Pero por el contrario, demasiada presión producía resultados devastadores, especialmente si era sostenida durante mucho tiempo.

Daniel registró que su enorme desarrollo había ocurrido en un entorno contradictorio y paradojal. El hecho de que nunca fuera enfocado por el faro como actor principal de su familia lo había impulsado a querer destacarse. Él quería las grandes luces. Pero también, el no ser alumbrado le generaba un clima de menor presión, muy propicio para el crecimiento.

Pensó en los corredores de larga distancia y maratonistas, quienes clasificaban su esfuerzo en dos: el que «tiraba» y los que «seguían». Por lo general, éstos últimos corrían a menos de un metro del líder, el que tiraba. Y sin embargo, esos escasos centímetros hacían una enorme diferencia psicológica y física. Uno era el que hacía el mayor esfuerzo, el sacrificio. Los demás, aún estando un paso más atrás, iban mucho más relajados.

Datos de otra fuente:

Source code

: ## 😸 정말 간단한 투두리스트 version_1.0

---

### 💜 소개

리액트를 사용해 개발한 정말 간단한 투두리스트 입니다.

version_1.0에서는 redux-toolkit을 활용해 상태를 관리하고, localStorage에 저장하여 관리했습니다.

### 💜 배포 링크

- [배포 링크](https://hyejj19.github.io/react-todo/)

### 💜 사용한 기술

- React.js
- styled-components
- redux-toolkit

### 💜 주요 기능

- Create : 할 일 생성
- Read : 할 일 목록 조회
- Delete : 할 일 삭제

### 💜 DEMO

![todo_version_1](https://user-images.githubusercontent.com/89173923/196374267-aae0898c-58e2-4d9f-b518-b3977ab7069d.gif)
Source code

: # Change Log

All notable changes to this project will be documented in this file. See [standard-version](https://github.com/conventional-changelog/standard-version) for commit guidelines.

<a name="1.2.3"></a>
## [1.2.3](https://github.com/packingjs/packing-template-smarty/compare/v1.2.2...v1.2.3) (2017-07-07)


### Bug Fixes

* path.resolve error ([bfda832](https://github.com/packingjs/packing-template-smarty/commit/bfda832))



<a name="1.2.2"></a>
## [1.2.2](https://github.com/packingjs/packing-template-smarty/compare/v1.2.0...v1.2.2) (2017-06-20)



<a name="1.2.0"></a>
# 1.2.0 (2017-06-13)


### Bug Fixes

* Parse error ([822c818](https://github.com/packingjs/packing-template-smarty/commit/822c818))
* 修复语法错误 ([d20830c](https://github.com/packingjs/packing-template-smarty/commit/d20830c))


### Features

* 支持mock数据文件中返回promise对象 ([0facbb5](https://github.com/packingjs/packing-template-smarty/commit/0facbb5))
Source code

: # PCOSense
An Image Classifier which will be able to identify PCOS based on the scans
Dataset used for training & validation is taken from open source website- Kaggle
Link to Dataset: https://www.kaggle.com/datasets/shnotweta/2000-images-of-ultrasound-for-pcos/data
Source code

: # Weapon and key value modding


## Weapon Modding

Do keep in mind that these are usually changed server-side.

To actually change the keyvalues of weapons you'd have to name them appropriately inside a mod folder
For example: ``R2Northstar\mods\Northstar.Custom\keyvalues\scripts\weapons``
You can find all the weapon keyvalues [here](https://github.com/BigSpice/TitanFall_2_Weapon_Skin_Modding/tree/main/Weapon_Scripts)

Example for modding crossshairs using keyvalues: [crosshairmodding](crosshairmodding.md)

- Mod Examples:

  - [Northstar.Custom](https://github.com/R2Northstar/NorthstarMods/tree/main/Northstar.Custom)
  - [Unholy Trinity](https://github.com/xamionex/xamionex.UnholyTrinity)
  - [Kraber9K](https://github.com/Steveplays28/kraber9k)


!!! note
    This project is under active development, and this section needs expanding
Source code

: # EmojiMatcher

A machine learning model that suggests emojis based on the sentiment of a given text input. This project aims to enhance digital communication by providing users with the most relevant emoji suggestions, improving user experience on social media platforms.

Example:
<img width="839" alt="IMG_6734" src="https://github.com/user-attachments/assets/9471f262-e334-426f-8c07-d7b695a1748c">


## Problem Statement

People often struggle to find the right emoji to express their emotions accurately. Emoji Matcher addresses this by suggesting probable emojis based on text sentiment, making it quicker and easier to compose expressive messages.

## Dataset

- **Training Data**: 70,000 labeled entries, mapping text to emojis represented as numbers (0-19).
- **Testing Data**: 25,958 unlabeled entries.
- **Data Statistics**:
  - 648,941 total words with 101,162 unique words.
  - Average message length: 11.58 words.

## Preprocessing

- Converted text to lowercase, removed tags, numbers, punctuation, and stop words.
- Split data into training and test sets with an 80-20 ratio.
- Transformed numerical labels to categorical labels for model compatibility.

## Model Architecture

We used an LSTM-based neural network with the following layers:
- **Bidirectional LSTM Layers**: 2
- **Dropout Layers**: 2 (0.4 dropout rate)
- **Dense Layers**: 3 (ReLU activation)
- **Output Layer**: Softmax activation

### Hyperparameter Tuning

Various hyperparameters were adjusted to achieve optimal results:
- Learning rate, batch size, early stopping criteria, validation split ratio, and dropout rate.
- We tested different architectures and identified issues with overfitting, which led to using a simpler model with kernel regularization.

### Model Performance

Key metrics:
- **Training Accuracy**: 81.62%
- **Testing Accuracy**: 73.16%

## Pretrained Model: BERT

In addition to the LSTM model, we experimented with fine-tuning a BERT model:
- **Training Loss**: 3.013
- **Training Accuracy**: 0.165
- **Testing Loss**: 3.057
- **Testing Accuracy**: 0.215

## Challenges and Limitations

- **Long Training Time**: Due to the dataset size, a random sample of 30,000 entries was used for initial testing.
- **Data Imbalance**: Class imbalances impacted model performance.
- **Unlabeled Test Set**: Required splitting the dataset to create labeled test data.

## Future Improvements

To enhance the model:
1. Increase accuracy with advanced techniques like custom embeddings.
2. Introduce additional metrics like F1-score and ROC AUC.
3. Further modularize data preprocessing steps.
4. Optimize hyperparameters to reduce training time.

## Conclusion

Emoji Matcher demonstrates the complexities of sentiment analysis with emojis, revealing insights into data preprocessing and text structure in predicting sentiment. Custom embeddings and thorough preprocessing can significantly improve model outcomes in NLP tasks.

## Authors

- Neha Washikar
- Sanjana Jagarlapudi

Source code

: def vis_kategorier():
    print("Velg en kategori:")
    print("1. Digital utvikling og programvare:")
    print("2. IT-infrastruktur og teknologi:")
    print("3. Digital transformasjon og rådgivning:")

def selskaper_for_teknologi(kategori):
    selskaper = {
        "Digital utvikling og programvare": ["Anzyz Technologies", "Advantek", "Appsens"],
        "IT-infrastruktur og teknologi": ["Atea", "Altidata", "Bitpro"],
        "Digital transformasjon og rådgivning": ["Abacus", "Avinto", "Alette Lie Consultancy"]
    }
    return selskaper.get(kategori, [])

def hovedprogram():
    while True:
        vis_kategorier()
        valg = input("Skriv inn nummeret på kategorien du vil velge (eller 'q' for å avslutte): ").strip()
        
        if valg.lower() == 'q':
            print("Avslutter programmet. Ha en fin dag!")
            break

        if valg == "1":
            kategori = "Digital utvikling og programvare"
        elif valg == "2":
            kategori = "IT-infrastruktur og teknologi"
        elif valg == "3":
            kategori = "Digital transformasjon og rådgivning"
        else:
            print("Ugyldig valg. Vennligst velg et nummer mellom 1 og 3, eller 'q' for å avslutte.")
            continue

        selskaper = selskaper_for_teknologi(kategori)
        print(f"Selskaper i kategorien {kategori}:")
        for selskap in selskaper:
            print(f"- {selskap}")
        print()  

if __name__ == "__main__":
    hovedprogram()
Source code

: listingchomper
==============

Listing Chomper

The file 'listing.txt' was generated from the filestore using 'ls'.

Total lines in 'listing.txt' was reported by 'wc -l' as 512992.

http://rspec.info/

¿Cuál sería entonces el mejor lugar para transitar la vida? ¿El que tiraba o el que seguía?

A Daniel le llevaría décadas ir encontrando su lugar. Aprender que no necesitaba ser el primero para existir; que el segundo también existía, aunque la historia no reconociera a quienes secundaron Neil Armstrong. Aldrin y Collins habían sido decisivos pese a la arbitrariedad histórica.

Daniel tuvo que sufrir mucho para enterarse que esforzarse toda su existencia para lograr que el faro se posara sobre él unos instantes, no era un plan de vida. Ese comportamiento impedía conectar con lo que él realmente sentía y lo que era.

Tendría que encontrar su propio lugar. Que seguramente no era una cifra. Ni la gloria y el sufrimiento del número uno, ni la irrelevancia y la paz del segundo. Debía salirse de ese falso dilema de la escala numérica para por primera vez, poder ingresar en la dimensión humana.